Il bergamasco sta ricominciando da zero la preparazione

Ieri ha cominciato a lavorare sodo presso il Centro fisioterapico Rota di Bergamo. Alessandro Vanotti si è rimesso in moto, con calma, ma con assoluta determinazione. Il 5 dicembre scorso, nel ritiro di Calpe, la caduta che gli è costata la frattura del piatto tibiale. «Un banalissimo incidente – ricorda il bergamasco dell’Astana - proprio quando eravamo ormai nei pressi dell’albergo. Un cartello per i lavori in corso, un camion e un birillo. La gomma del birillo viene urtata da Fabio (Aru, ndr) e la gomma finisce contro la mia ruota, causando la caduta. Mi rialzo malconcio e capisco subito che la questione è maledettamente seria».

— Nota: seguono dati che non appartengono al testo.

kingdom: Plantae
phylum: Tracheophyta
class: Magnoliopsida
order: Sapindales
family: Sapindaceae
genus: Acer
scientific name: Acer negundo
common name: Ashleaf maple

Il bergamasco di Brembate Sopra, che in tutto il periodo natalizio ha dovuto lottare con la tavola per evitare di lasciarsi andare a dolci e altre leccornie, ora è pronto a rimettersi al lavoro. «Non è stata facile in un periodo come quello non farsi prendere dalla voglia di mangiare o bere, ma ce l’ho fatta: ho resistito ai continui richiami gastronomici di mia moglie Romina e alla gola della mia bimba Angelica – si racconta a tuttobiciweb-it il Vano -. Costretto a perdere tono muscolare, sono stato bravo a non acquistare peso. Devo dire che questo obiettivo è stato raggiunto, ma il difficile inizia adesso».

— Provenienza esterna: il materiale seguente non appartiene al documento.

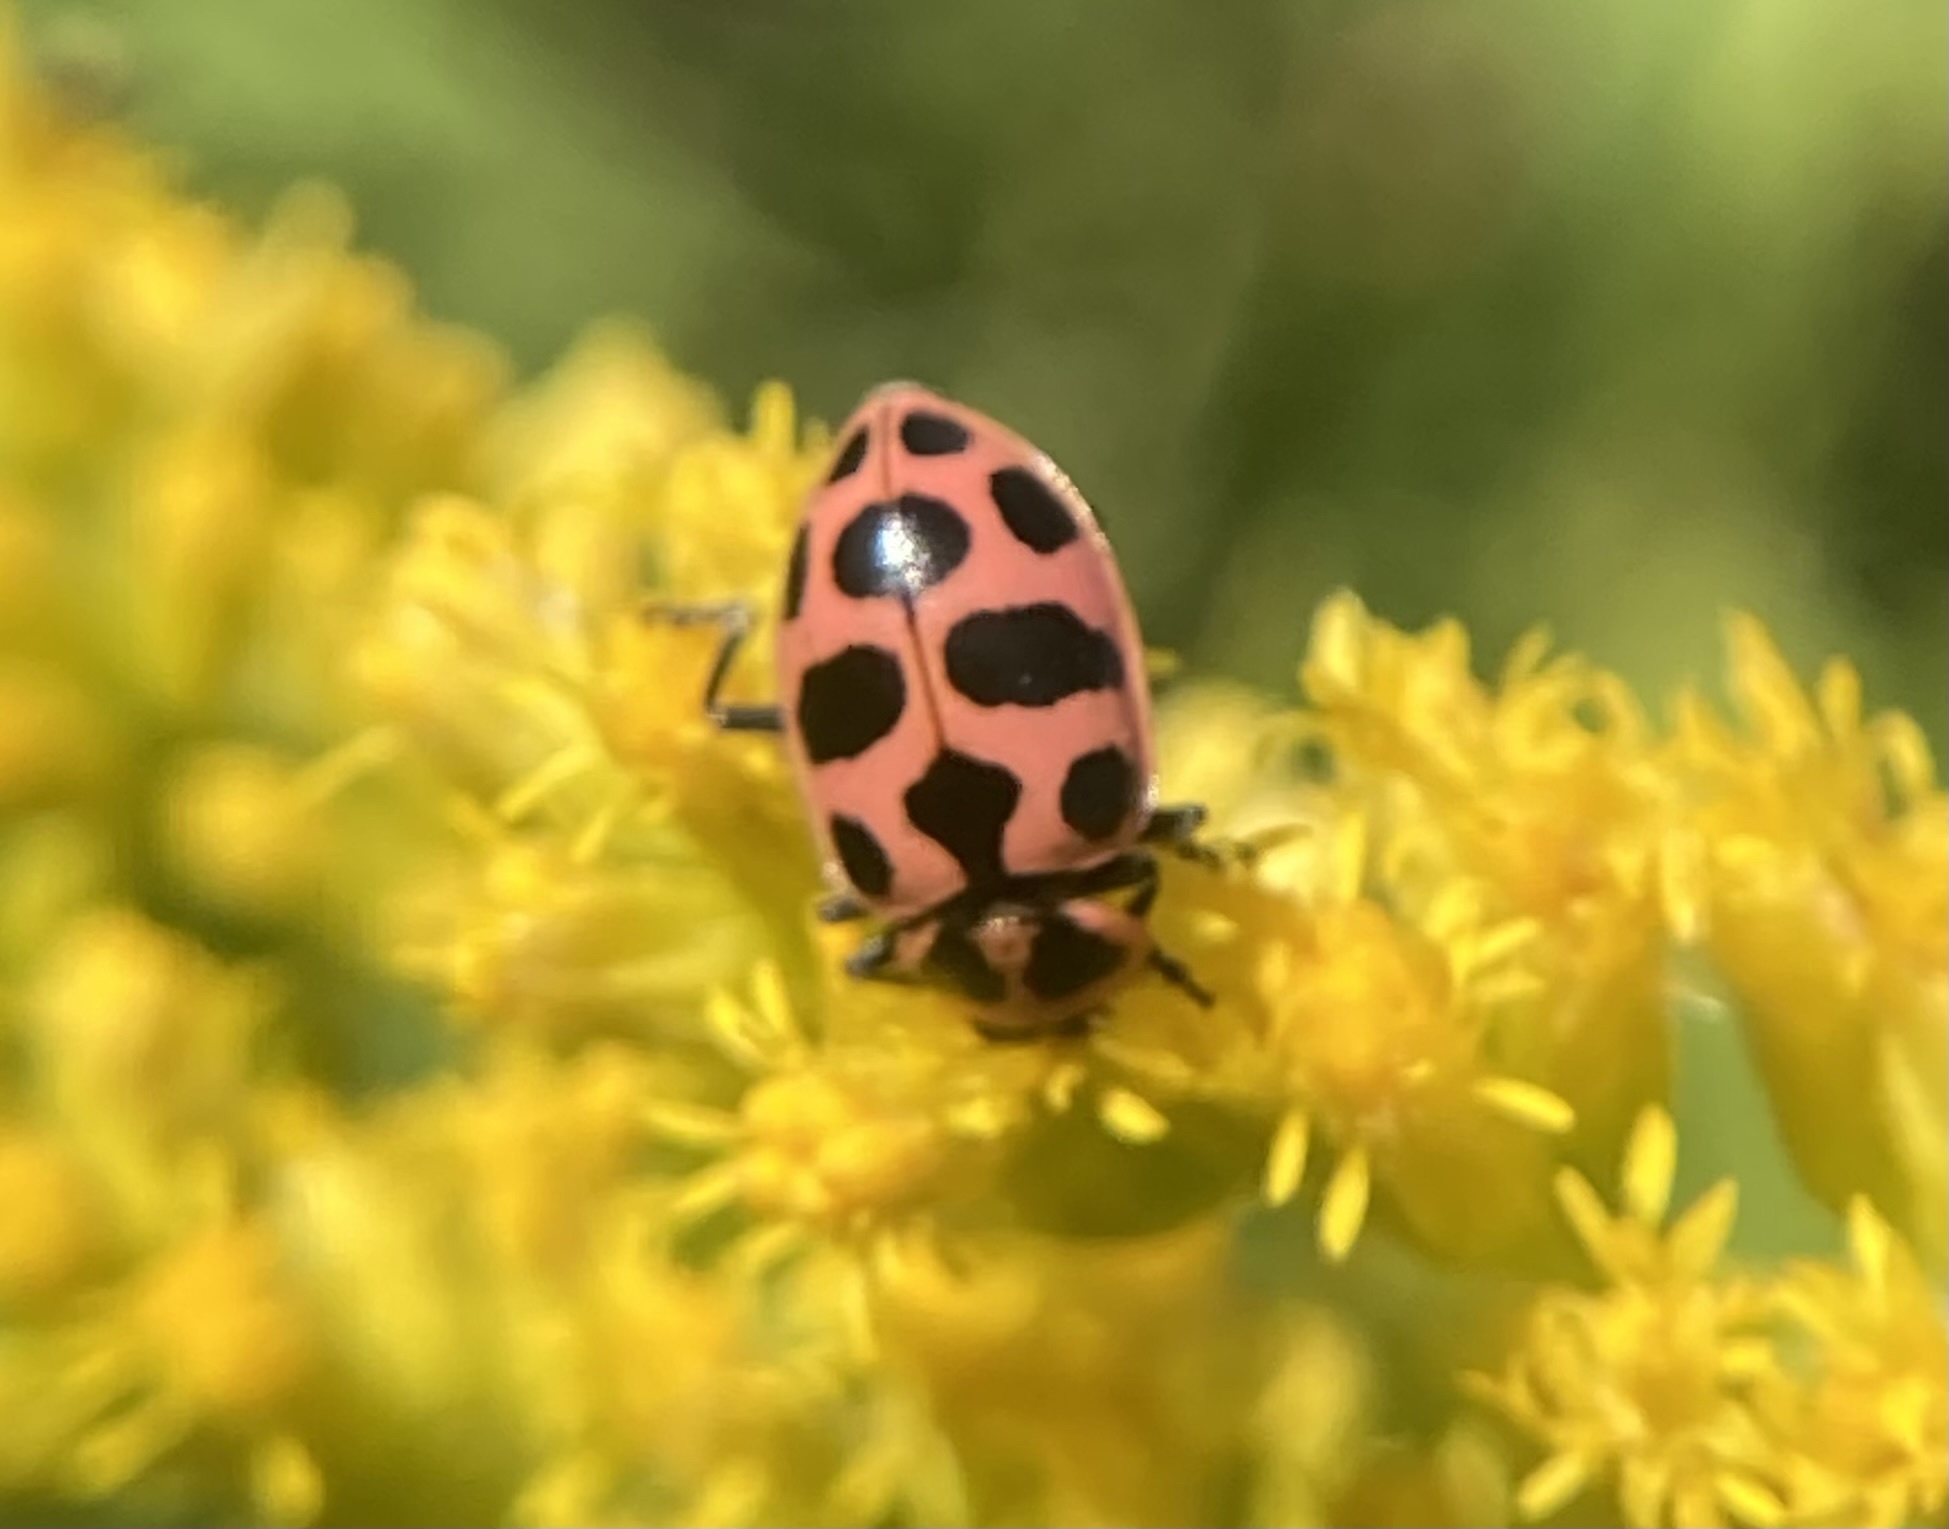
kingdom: Animalia
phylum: Arthropoda
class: Insecta
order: Coleoptera
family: Coccinellidae
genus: Coleomegilla
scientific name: Coleomegilla maculata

Lunedì scorso la visita di controllo dal dottor Claudio Carlo Castelli, primario del reparto di ortopedia dell’ospedale Papa Giovanni XXIII di Bergamo, che ha disposto l’inizio dei lavori. «È logico che non posso ancora appoggiare la gamba, devo stare assolutamente attento a quello che faccio, ma per iniziare il mio percorso riabilitativo il dottor Castelli mi ha indirizzato al Centro Rota di Marco Rota. Una struttura davvero eccezionale – ci spiega l’esperto corridore bergamasco -, che mi ha lasciato a bocca aperta. Ho cominciato ieri mattina, alle 9. Pensavo di stare lì al massimo un ora, invece sono uscito alle 12.30. Ho fatto lavori sul lettino, senza mai caricare. Poi un’ora e mezza in vasca a lavorare con un’istruttrice. Ho simulato il movimento della pedalata in acqua. La gamba è spenta, diciamo pure che è a zero. Non mi era mai capitato in carriera di avere un incidente così grave alla gamba, che mi resettasse tutto il lavoro fatto. Il muscolo del quadricipite si è ridotto di 4 cm. Mi è tornato in mente Marco (Pantani, ndr), che ieri avrebbe compiuto 36 anni, quando si ruppe tibia e perone. Quando mi sono ritrovato immerso in acqua, mi sono tornate alla mente le immagini di Marco con Fabrizio Borra a bordo piscina che lo aiutava a recuperare dall’infortunio. Io dovrò fare il suo stesso percorso. Oggi torno al lavoro, domani anche e poi lunedì faremo un programma più dettagliato fino al 1° di febbraio, giorno in cui tornerò dal dotto Castelli per fare il punto della situazione. Solo all’ora potrò capire a che punto sono e se posso cominciare a fare carico, se posso iniziare a fare certi lavori. Il Giro? Non lo so, quello è quello che ho nel cuore, ma devo vedere come reagisce il mio fisico e poi a decidere non sono io ma i miei direttori, Beppe Martinelli e Alexander Shefer. In ogni caso ringrazio tutti: Alexander, Beppe, il dottor Andreazzoli e il grande Umberto Inselvini che non mi hanno mai fatto venire meno la loro presenza, le loro attenzioni. In momenti come questi è fondamentale non perdersi d’animo, ma è altrettanto importante sentire che non si è da soli e l’Astana, per mia fortuna, c’è eccome. Dal primo all’ultimo».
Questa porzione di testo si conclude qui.